L'armée ougandaise a annoncé jeudi la suspension de 15 hauts gradés après que des soldats de la force de l'Union africaine en Somalie (Amisom) eurent été accusés de viols et exploitation sexuelle de femmes vulnérables.

Dans un rapport publié en septembre, Human Rights Watch (HRW) avait affirmé que "les soldats de l'UA, se servant d'intermédiaires somaliens, ont utilisé une variété de tactiques, dont l'aide humanitaire, pour contraindre des femmes et des filles vulnérables à des activités sexuelles."

"Ils ont aussi violé et agressé sexuellement des femmes venues chercher une aide médicale ou de l'eau sur les bases de l'Amisom", la force de l'UA en Somalie, ajoutait l'ONG.

L'Amisom compte 22.000 hommes et est constituée de contingents ougandais, burundais, kényan, éthiopien, djiboutien et sierra-léonais. Elle appuie depuis 2007 les fragiles autorités de Mogadiscio dans leur combat contre les islamistes shebab.

"Nous effectuons une évaluation globale du comportement de la force", a déclaré à l'AFP le porte-parole de la Défense et de l'armée ougandaise, Paddy Ankunda.

"Il ne s'agit pas seulement de harcèlement sexuel", a-t-il ajouté, reconnaissant toutefois que cela représentait un des objets de l'enquête.

"Ce sont des allégations. Nous enquêtons. Nous ne connaitrons leur implication que lorsque les enquêtes auront été menées à terme mais pour l'instant ils sont suspendus", a-t-il dit des responsables militaires concernés parmi lesquels figurent deux généraux.

HRW avait demandé que les pays qui ont envoyé des soldats en Somalie, l'Union africaine et les bailleurs qui financent l'Amisom examinent d'urgence le dossier "pour que justice soit rendue",

Le rapport se concentre sur des événements survenus à Mogadiscio, où sont déployées des troupes ougandaises et burundaises.

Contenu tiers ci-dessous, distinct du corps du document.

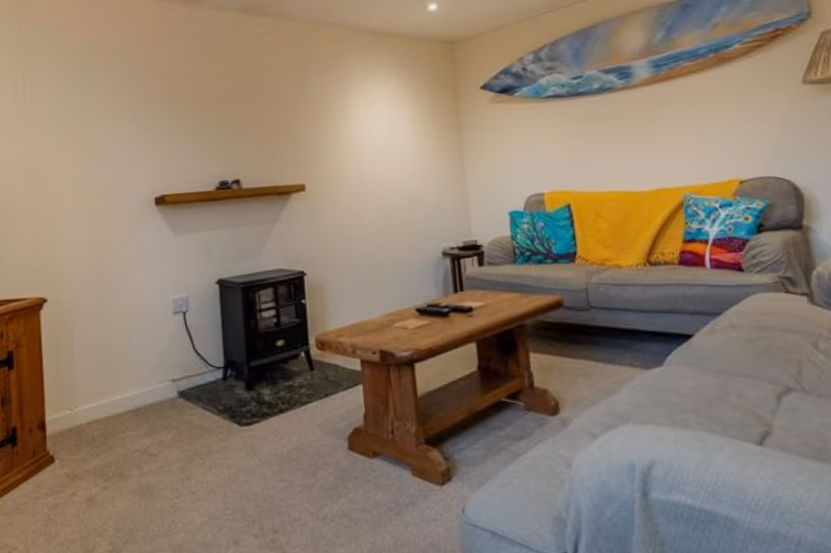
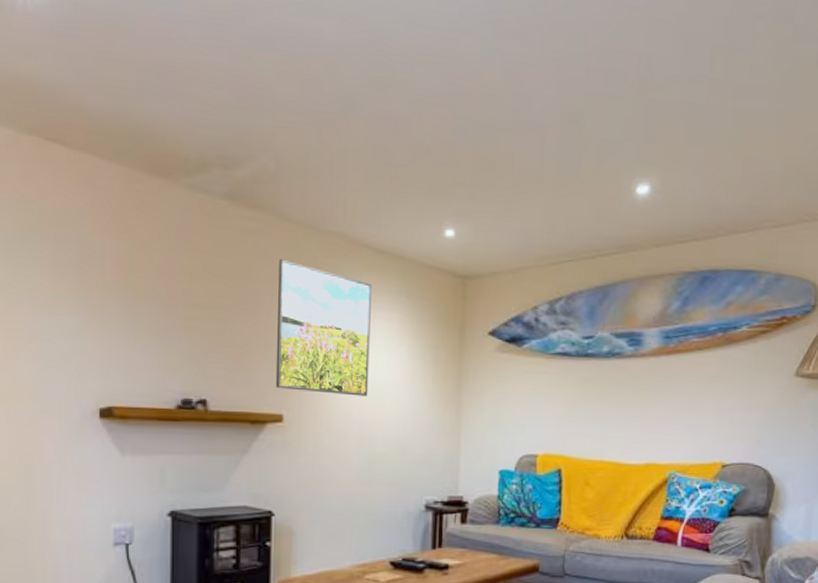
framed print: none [289,52,378,162] -> present [275,259,372,397]

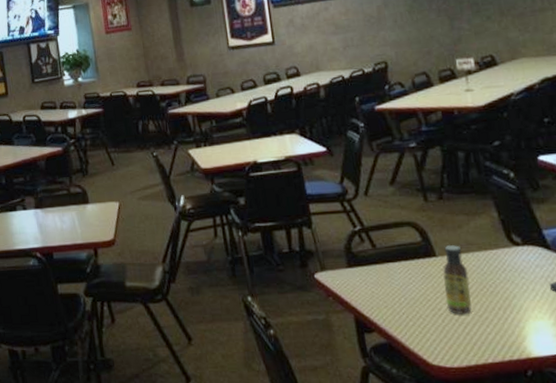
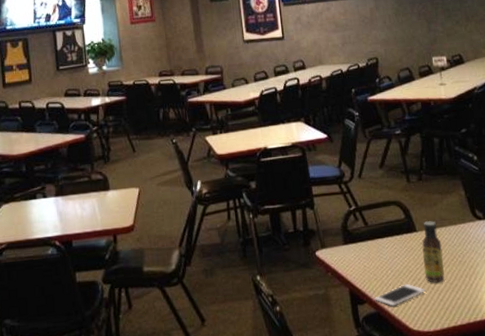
cell phone: none [383,313,447,338] -> present [374,283,425,307]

Il cite plusieurs femmes qui disent s'être rendues sur le camp de l'Amisom pour y chercher des médicaments pour leurs bébés mais qui ont été forcées à des rapports sexuels avec des soldats. La plupart des femmes sont des déplacés qui ont fui la province après la famine de 2011.

La présidente de la Commission de l'UA, Nkosazana Dlamini-Zuma, a déjà demandé une enquête qui doit être achevée d'ici la fin novembre. L'UA a cependant déjà affirmé que le rapport de HRW était inexact et qu'il minait les efforts de paix en Somalie.